:: Task directions ::
Reproduce every line of text in the items below word for word, leaving out the pictures.

:: Records provided ::
***
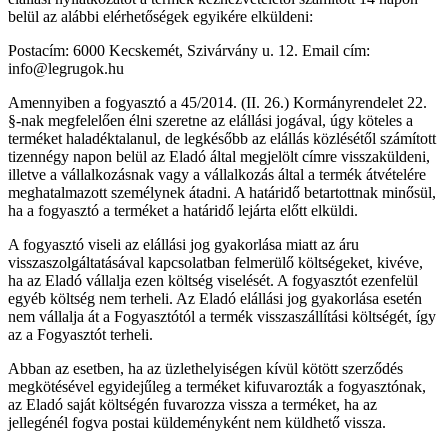
belül az alábbi elérhetőségek egyikére elküldeni:
Postacím: 6000 Kecskemét, Szivárvány u. 12. Email cím:
info@legrugok.hu
Amennyiben a fogyasztó a 45/2014. (II. 26.) Kormányrendelet 22.
§-nak megfelelően élni szeretne az elállási jogával, úgy köteles a
terméket haladéktalanul, de legkésőbb az elállás közlésétől számított
tizennégy napon belül az Eladó által megjelölt címre visszaküldeni,
illetve a vállalkozásnak vagy a vállalkozás által a termék átvételére
meghatalmazott személynek átadni. A határidő betartottnak minősül,
ha a fogyasztó a terméket a határidő lejárta előtt elküldi.
A fogyasztó viseli az elállási jog gyakorlása miatt az áru
visszaszolgáltatásával kapcsolatban felmerülő költségeket, kivéve,
ha az Eladó vállalja ezen költség viselését. A fogyasztót ezenfelül
egyéb költség nem terheli. Az Eladó elállási jog gyakorlása esetén
nem vállalja át a Fogyasztótól a termék visszaszállítási költségét, így
az a Fogyasztót terheli.
Abban az esetben, ha az üzlethelyiségen kívül kötött szerződés
megkötésével egyidejűleg a terméket kifuvarozták a fogyasztónak,
az Eladó saját költségén fuvarozza vissza a terméket, ha az
jellegénél fogva postai küldeményként nem küldhető vissza.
***
:: Solved problem ::
belül az alábbi elérhetőségek egyikére elküldeni:
Postacím: 6000 Kecskemét, Szivárvány u. 12. Email cím:
info@legrugok.hu
Amennyiben a fogyasztó a 45/2014. (II. 26.) Kormányrendelet 22.
§-nak megfelelően élni szeretne az elállási jogával, úgy köteles a
terméket haladéktalanul, de legkésőbb az elállás közlésétől számított
tizennégy napon belül az Eladó által megjelölt címre visszaküldeni,
illetve a vállalkozásnak vagy a vállalkozás által a termék átvételére
meghatalmazott személynek átadni. A határidő betartottnak minősül,
ha a fogyasztó a terméket a határidő lejárta előtt elküldi.
A fogyasztó viseli az elállási jog gyakorlása miatt az áru
visszaszolgáltatásával kapcsolatban felmerülő költségeket, kivéve,
ha az Eladó vállalja ezen költség viselését. A fogyasztót ezenfelül
egyéb költség nem terheli. Az Eladó elállási jog gyakorlása esetén
nem vállalja át a Fogyasztótól a termék visszaszállítási költségét, így
az a Fogyasztót terheli.
Abban az esetben, ha az üzlethelyiségen kívül kötött szerződés
megkötésével egyidejűleg a terméket kifuvarozták a fogyasztónak,
az Eladó saját költségén fuvarozza vissza a terméket, ha az
jellegénél fogva postai küldeményként nem küldhető vissza.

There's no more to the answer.